Definition (NCI_CTCAE) A disorder characterized by inflammation of the pancreas.
Definition (NCI) Inflammation of the pancreas.
Definition (CSP) acute or chronic inflammation of the pancreas due to autodigestion of pancreatic tissue by its own enzymes.
Definition (MSH) INFLAMMATION of the PANCREAS. Pancreatitis is classified as acute unless there are computed tomographic or endoscopic retrograde cholangiopancreatographic findings of CHRONIC PANCREATITIS (International Symposium on Acute Pancreatitis, Atlanta, 1992).

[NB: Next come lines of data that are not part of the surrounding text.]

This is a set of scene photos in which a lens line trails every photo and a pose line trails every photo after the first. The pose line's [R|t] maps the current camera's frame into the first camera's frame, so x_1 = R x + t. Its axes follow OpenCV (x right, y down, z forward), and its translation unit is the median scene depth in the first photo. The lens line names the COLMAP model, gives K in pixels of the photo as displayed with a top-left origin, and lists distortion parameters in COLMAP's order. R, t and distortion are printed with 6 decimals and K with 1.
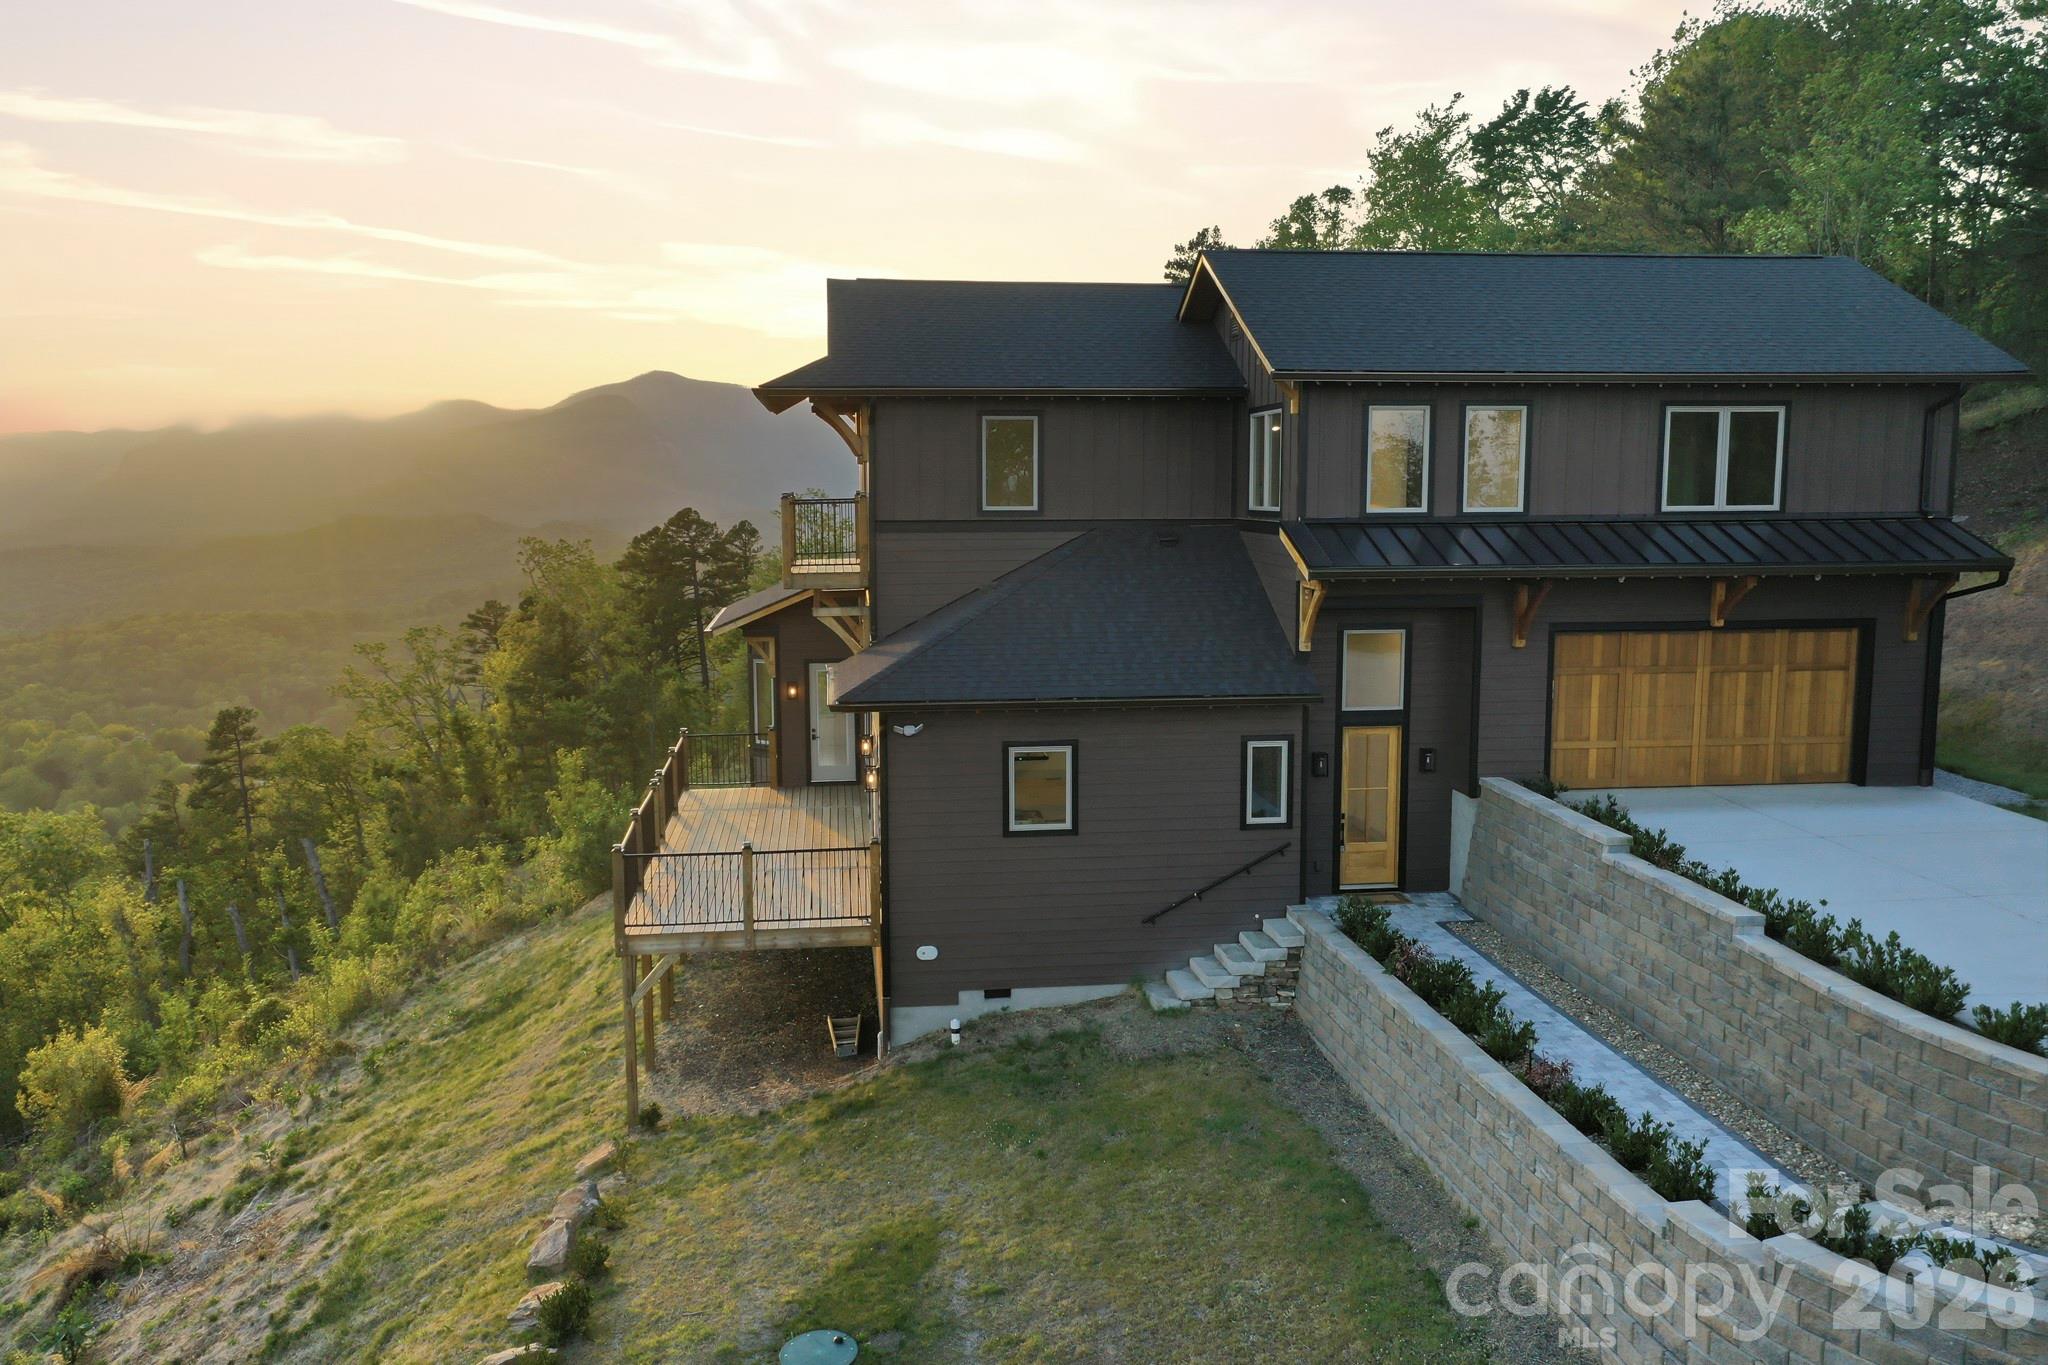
lens RADIAL K [[1630.1, 0, 1017.9], [0, 1630.1, 683.4], [0, 0, 1]] dist [0.019138, -0.000132]
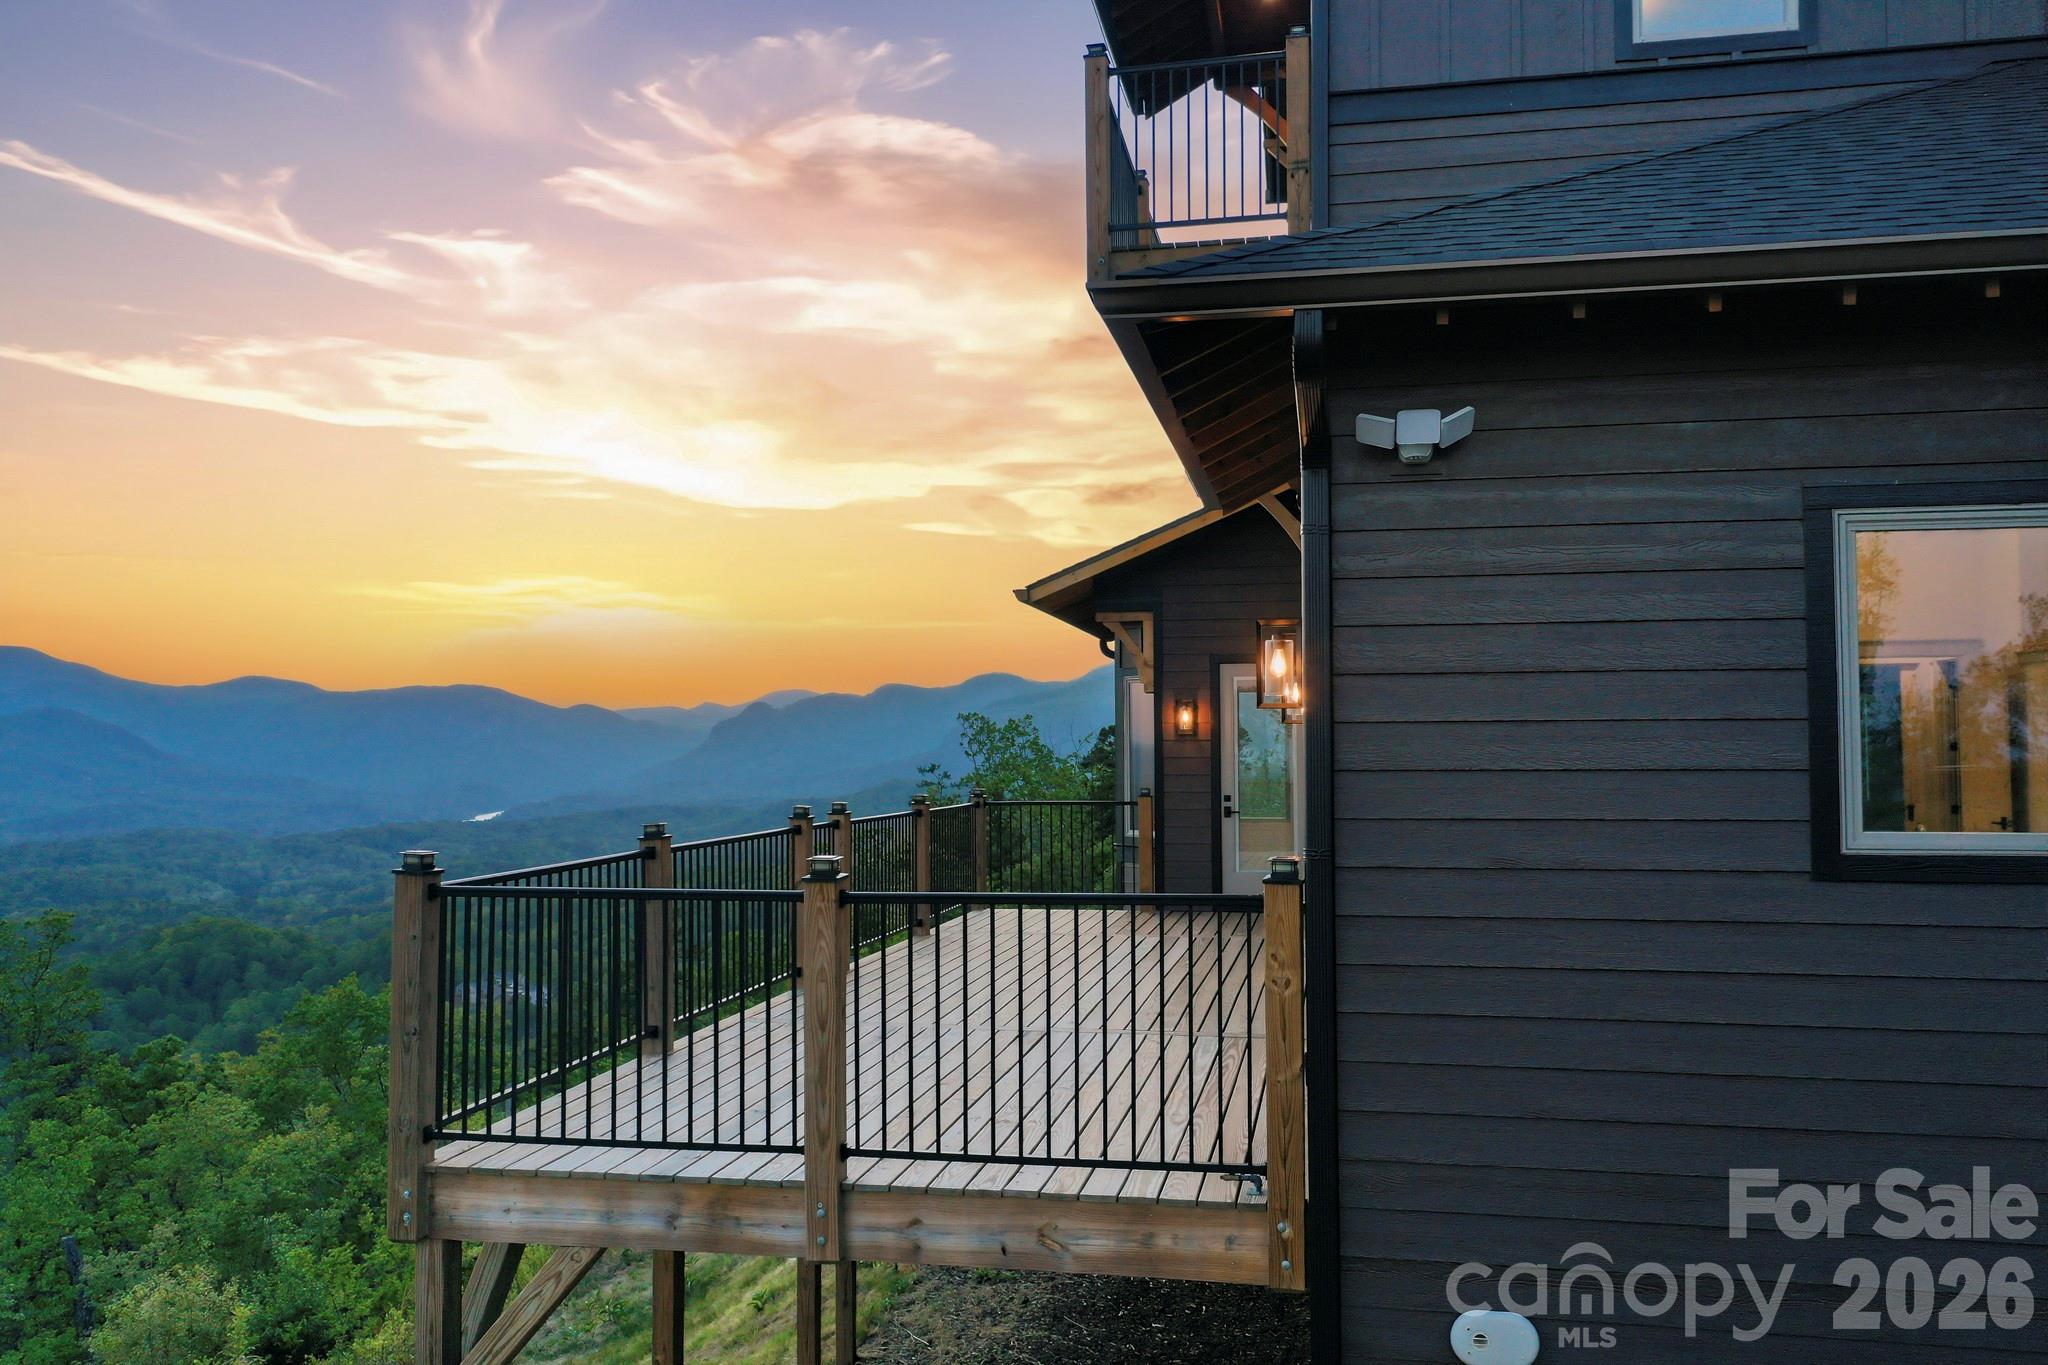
lens RADIAL K [[1630.1, 0, 1017.9], [0, 1630.1, 683.4], [0, 0, 1]] dist [0.019138, -0.000132]
pose [[0.951725, -0.012372, -0.306703, -0.044660], [-0.038015, 0.986744, -0.157768, 0.103724], [0.304589, 0.161811, 0.938639, 0.694009]]
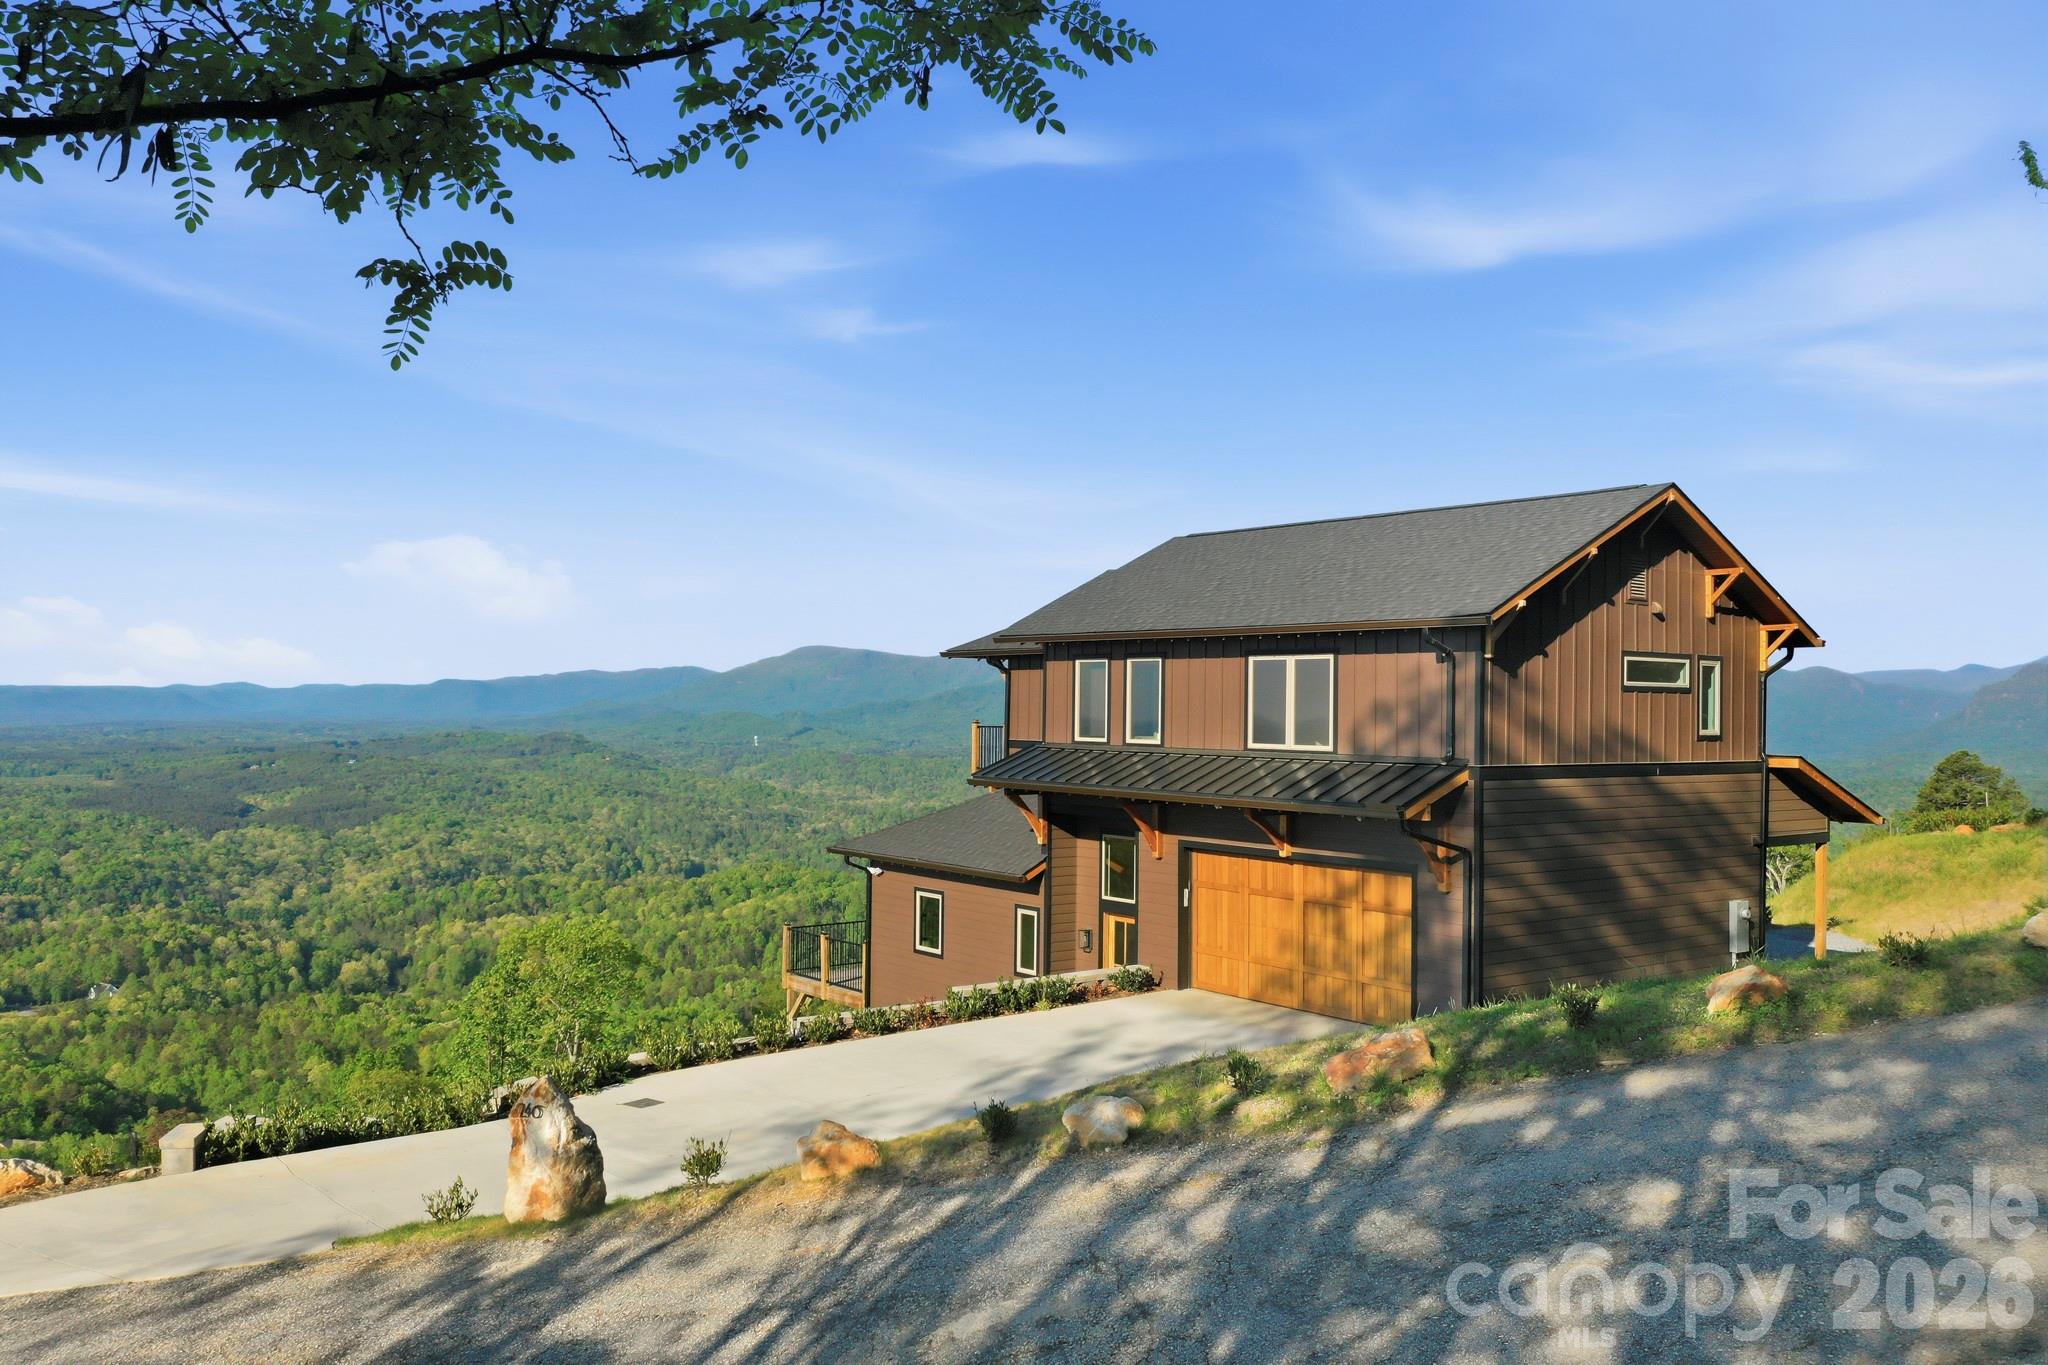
lens RADIAL K [[1630.1, 0, 1017.9], [0, 1630.1, 683.4], [0, 0, 1]] dist [0.019138, -0.000132]
pose [[0.514615, -0.001601, -0.857420, 1.239911], [-0.120581, 0.989925, -0.074219, -0.045867], [0.848900, 0.141583, 0.509237, 0.283324]]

The two most common forms of acute pancreatitis are ALCOHOLIC PANCREATITIS and gallstone pancreatitis.
Concepts Disease or Syndrome (T047)
MSH D010195
ICD10 K85.9
SnomedCT 393591004, 197461009, 75694006
LNC LA15860-2
English Pancreatitides, PANCREATITIS, Pancreatitis, pancreatitis (diagnosis), pancreatitis, Pancreatitis NOS, Pancreatitis [Disease/Finding], pancreas Inflammation, Already mapped above AAHA ID #: 933, Pancreas inflamed, Pancreatitis (disorder), Pancreatitis, NOS
French PANCREATITE, Pancréatite SAI, Pancréatite
Portuguese PANCREATITE, Pancreatite NE, Pancreatite
Spanish PANCREATITIS, Pancreatitis NEOM, inflamación del páncreas, pancreatitis (trastorno), pancreatitis, Pancreatitis
German PANKREATITIS, Pankreatitis NNB, Pankreatitis, Bauchspeicheldrüsenentzündung
Dutch pancreatitis NAO, pancreatitis, Pancreatitis
Italian Pancreatite NAS, Pancreatite
Japanese 膵炎, 膵炎NOS, スイエンNOS, スイエン
Swedish Bukspottkörtelinflammation
Czech pankreatitida, slinivka břišní - zánět, pankreas - zánět, Pankreatitida, Pankreatitida NOS, zánět slinivky břišní
Finnish Haimatulehdus
Polish Zapalenie trzustki
Hungarian Pancreatitis, Pancreatitis k.m.n.